Traffic of Android apps in Tor network could be detected with an algorithm

A new machine learning algorithm is able to detect the use of apps like YouTube, Instagram, among others, in Tor browser

A group of network security and ethical hacking specialists claims to have developed an algorithm capable of detecting the activity patterns in Android operating system apps within the Tor network traffic with 97% accuracy.

This algorithm is not an anti-anonymity script, because it cannot reveal the real IP address of a user, nor other details about their identity. Still, this algorithm is able to reveal if a Tor user is using an Android application.

The work of this team of experts in network security is based on previous developments able to analyze the flows of TCP packets of traffic in Tor and differentiate between eight different types of traffic: browsing, chatting, email, streaming audio, video, File transfer, VoIP and P2P.

This time the specialists applied a similar concept of analysis of TCP packets flowing through a Tor connection to detect specific patterns associated with the activity of certain Android applications.

Subsequently, they developed a machine learning algorithm trained with Tor traffic patterns from ten different apps: Android Tor Browser, Facebook, Instagram, Twitter, YouTube, Spotify, Skype, Twitch, Replaio Radio and DailyMotion.

Once the algorithm training was completed, the specialists used it in Tor traffic to detect whether an individual were using any of these apps. The results were overwhelming, the algorithm showed 97.3% accuracy.
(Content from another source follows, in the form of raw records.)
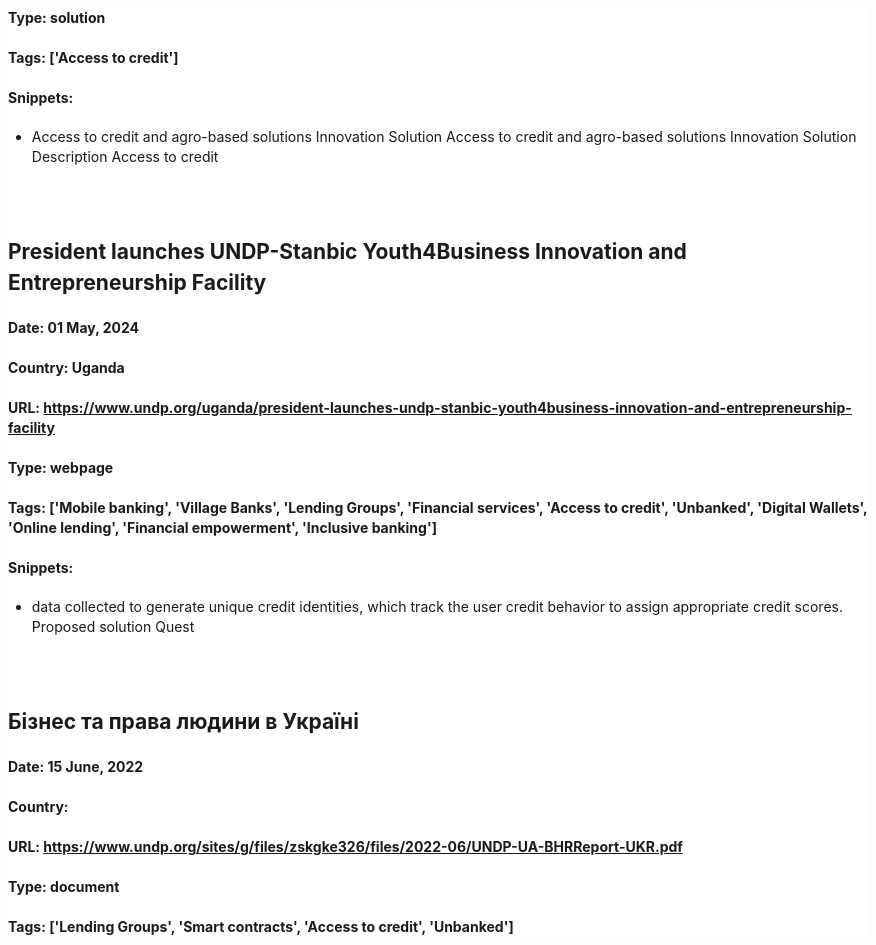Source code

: #### Type: solution

#### Tags: ['Access to credit']

#### Snippets:
- Access to credit and agro-based solutions Innovation Solution Access to credit and agro-based solutions Innovation Solution Description Access to credit
<br/><br/><br/>


## President launches UNDP-Stanbic Youth4Business Innovation and Entrepreneurship Facility

#### Date: 01 May, 2024

#### Country: Uganda

#### URL: <a href="https://www.undp.org/uganda/president-launches-undp-stanbic-youth4business-innovation-and-entrepreneurship-facility" target="_blank">https://www.undp.org/uganda/president-launches-undp-stanbic-youth4business-innovation-and-entrepreneurship-facility</a>

#### Type: webpage

#### Tags: ['Mobile banking', 'Village Banks', 'Lending Groups', 'Financial services', 'Access to credit', 'Unbanked', 'Digital Wallets', 'Online lending', 'Financial empowerment', 'Inclusive banking']

#### Snippets:
- data collected to generate unique credit identities, which track the user credit behavior to assign appropriate credit scores. Proposed solution Quest
<br/><br/><br/>


## Бізнес та права людини в Україні

#### Date: 15 June, 2022

#### Country: 

#### URL: <a href="https://www.undp.org/sites/g/files/zskgke326/files/2022-06/UNDP-UA-BHRReport-UKR.pdf" target="_blank">https://www.undp.org/sites/g/files/zskgke326/files/2022-06/UNDP-UA-BHRReport-UKR.pdf</a>

#### Type: document

#### Tags: ['Lending Groups', 'Smart contracts', 'Access to credit', 'Unbanked']
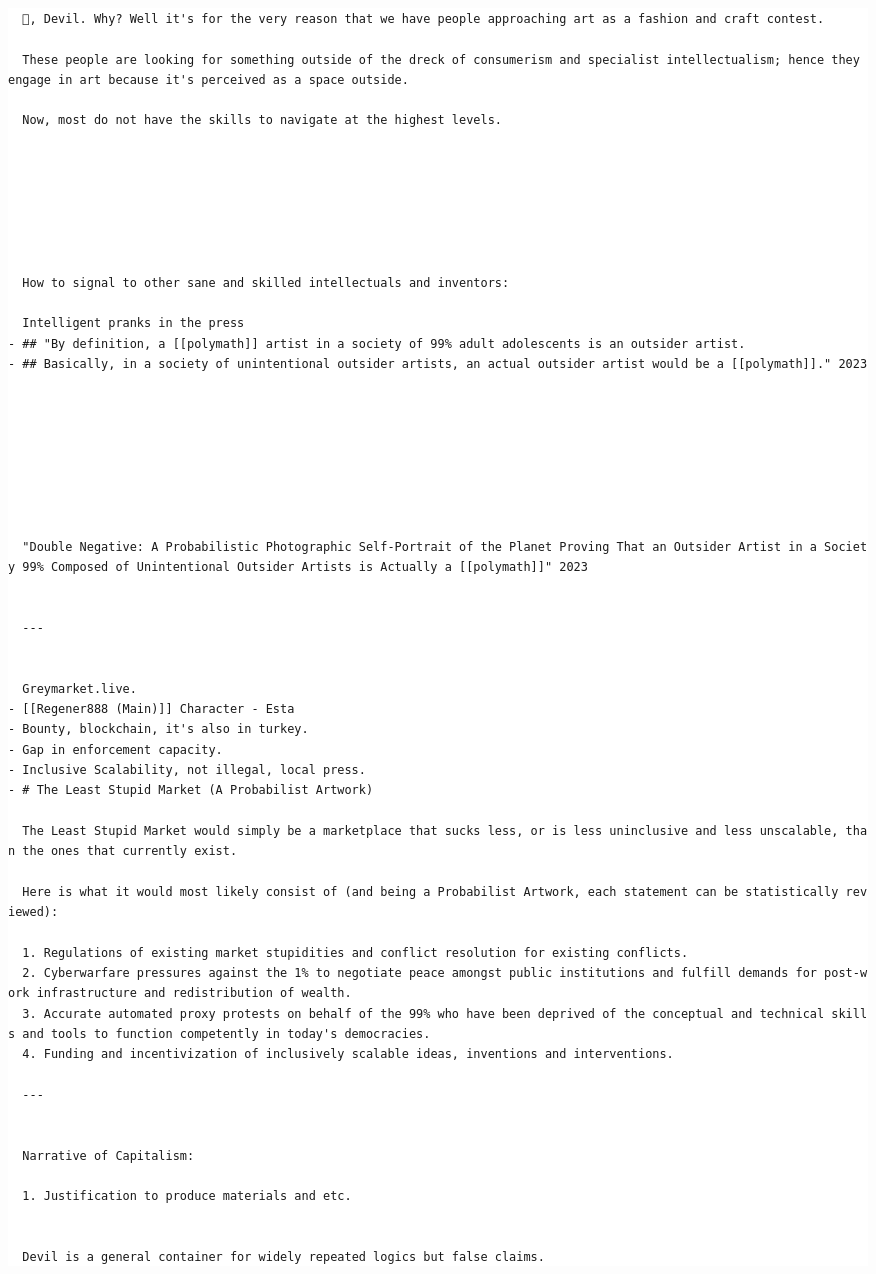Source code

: 	  💯, Devil. Why? Well it's for the very reason that we have people approaching art as a fashion and craft contest.
	  
	  These people are looking for something outside of the dreck of consumerism and specialist intellectualism; hence they engage in art because it's perceived as a space outside.
	  
	  Now, most do not have the skills to navigate at the highest levels.
	  
	  
	  
	  
	  
	  
	  
	  How to signal to other sane and skilled intellectuals and inventors:
	  
	  Intelligent pranks in the press
	- ## "By definition, a [[polymath]] artist in a society of 99% adult adolescents is an outsider artist.
	- ## Basically, in a society of unintentional outsider artists, an actual outsider artist would be a [[polymath]]." 2023
	  
	  
	  
	  
	  
	  
	  
	  
	  "Double Negative: A Probabilistic Photographic Self-Portrait of the Planet Proving That an Outsider Artist in a Society 99% Composed of Unintentional Outsider Artists is Actually a [[polymath]]" 2023
	  
	  
	  ---
	  
	  
	  Greymarket.live.
	- [[Regener888 (Main)]] Character - Esta
	- Bounty, blockchain, it's also in turkey.
	- Gap in enforcement capacity.
	- Inclusive Scalability, not illegal, local press.
	- # The Least Stupid Market (A Probabilist Artwork)
	  
	  The Least Stupid Market would simply be a marketplace that sucks less, or is less uninclusive and less unscalable, than the ones that currently exist.
	  
	  Here is what it would most likely consist of (and being a Probabilist Artwork, each statement can be statistically reviewed):
	  
	  1. Regulations of existing market stupidities and conflict resolution for existing conflicts.
	  2. Cyberwarfare pressures against the 1% to negotiate peace amongst public institutions and fulfill demands for post-work infrastructure and redistribution of wealth.
	  3. Accurate automated proxy protests on behalf of the 99% who have been deprived of the conceptual and technical skills and tools to function competently in today's democracies.
	  4. Funding and incentivization of inclusively scalable ideas, inventions and interventions.
	  
	  ---
	  
	  
	  Narrative of Capitalism:
	  
	  1. Justification to produce materials and etc. 
	  
	  
	  Devil is a general container for widely repeated logics but false claims.
	  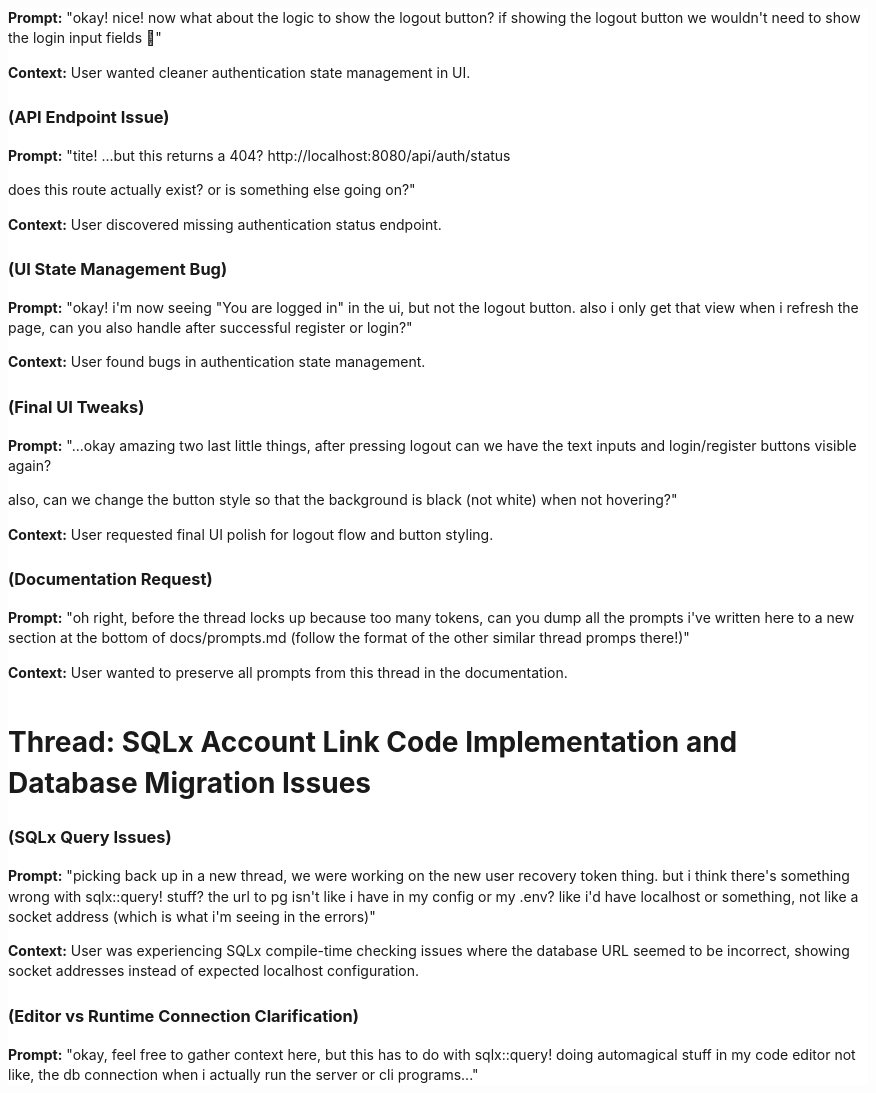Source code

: **Prompt:** "okay! nice! now what about the logic to show the logout button? if showing the logout button we wouldn't need to show the login input fields 🤔"

**Context:** User wanted cleaner authentication state management in UI.

### (API Endpoint Issue)

**Prompt:** "tite! ...but this returns a 404? http://localhost:8080/api/auth/status

does this route actually exist? or is something else going on?"

**Context:** User discovered missing authentication status endpoint.

### (UI State Management Bug)

**Prompt:** "okay! i'm now seeing "You are logged in" in the ui, but not the logout button. also i only get that view when i refresh the page, can you also handle after successful register or login?"

**Context:** User found bugs in authentication state management.

### (Final UI Tweaks)

**Prompt:** "...okay amazing two last little things, after pressing logout can we have the text inputs and login/register buttons visible again?

also, can we change the button style so that the background is black (not white) when not hovering?"

**Context:** User requested final UI polish for logout flow and button styling.

### (Documentation Request)

**Prompt:** "oh right, before the thread locks up because too many tokens, can you dump all the prompts i've written here to a new section at the bottom of docs/prompts.md (follow the format of the other similar thread promps there!)"

**Context:** User wanted to preserve all prompts from this thread in the documentation.

# Thread: SQLx Account Link Code Implementation and Database Migration Issues

### (SQLx Query Issues)

**Prompt:** "picking back up in a new thread, we were working on the new user recovery token thing. but i think there's something wrong with sqlx::query! stuff? the url to pg isn't like i have in my config or my .env? like i'd have localhost or something, not like a socket address (which is what i'm seeing in the errors)"

**Context:** User was experiencing SQLx compile-time checking issues where the database URL seemed to be incorrect, showing socket addresses instead of expected localhost configuration.

### (Editor vs Runtime Connection Clarification)

**Prompt:** "okay, feel free to gather context here, but this has to do with sqlx::query! doing automagical stuff in my code editor not like, the db connection when i actually run the server or cli programs..."

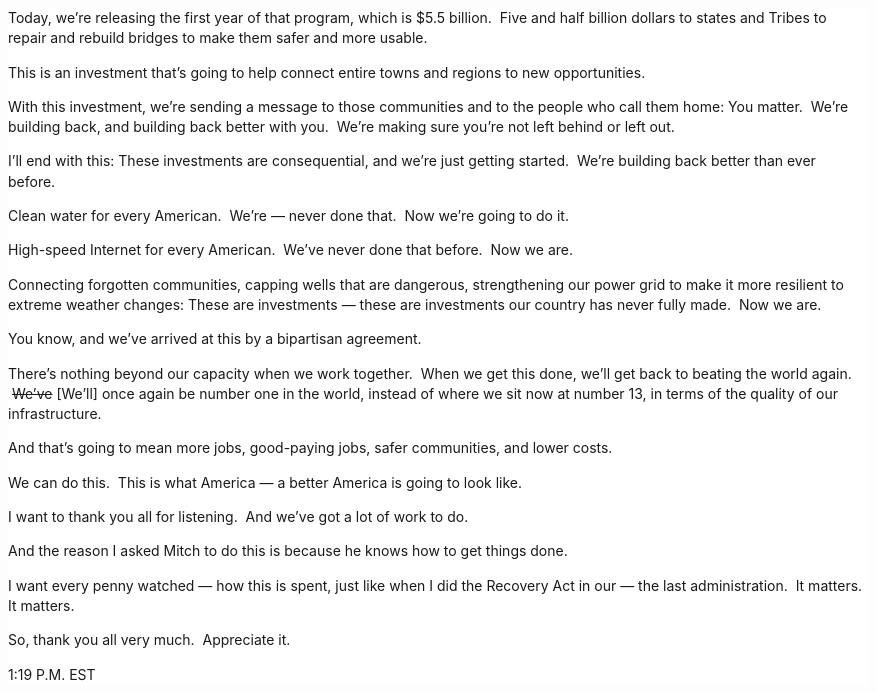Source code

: Today, we’re releasing the first year of that program, which is $5.5
billion.  Five and half billion dollars to states and Tribes to repair
and rebuild bridges to make them safer and more usable.   
  
This is an investment that’s going to help connect entire towns and
regions to new opportunities.  
  
With this investment, we’re sending a message to those communities and
to the people who call them home: You matter.  We’re building back, and
building back better with you.  We’re making sure you’re not left behind
or left out.   
  
I’ll end with this: These investments are consequential, and we’re just
getting started.  We’re building back better than ever before.   
  
Clean water for every American.  We’re — never done that.  Now we’re
going to do it.   
  
High-speed Internet for every American.  We’ve never done that before. 
Now we are.  
  
Connecting forgotten communities, capping wells that are dangerous,
strengthening our power grid to make it more resilient to extreme
weather changes: These are investments — these are investments our
country has never fully made.  Now we are.  
  
You know, and we’ve arrived at this by a bipartisan agreement.  
  
There’s nothing beyond our capacity when we work together.  When we get
this done, we’ll get back to beating the world again.  <s>We’ve</s>
\[We’ll\] once again be number one in the world, instead of where we sit
now at number 13, in terms of the quality of our infrastructure.  
  
And that’s going to mean more jobs, good-paying jobs, safer communities,
and lower costs.   
  
We can do this.  This is what America — a better America is going to
look like.  
  
I want to thank you all for listening.  And we’ve got a lot of work to
do.  
  
And the reason I asked Mitch to do this is because he knows how to get
things done.   
  
I want every penny watched — how this is spent, just like when I did the
Recovery Act in our — the last administration.  It matters.  It
matters.   
  
So, thank you all very much.  Appreciate it.     
  
1:19 P.M. EST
However, the algorithm is not as efficient as it seems. According to network security specialists from the International Institute of Cyber Security, it can only be used when there is no background traffic, in other words, when the user is using one and only one application on a smart device.

This means that when there are two or more apps communicating at the same time in the background, the algorithm starts confusing TCP traffic patterns, so its effectiveness level decreases.

In addition, the algorithm also has precision flaws. Some streaming apps (like YouTube or Spotify) produce very similar traffic patterns, so the algorithm tends to confuse them.

Finally, as future experiments consider the analysis of more applications, similar problems will continue to appear, thus the effectiveness of the algorithm will be considerably reduced.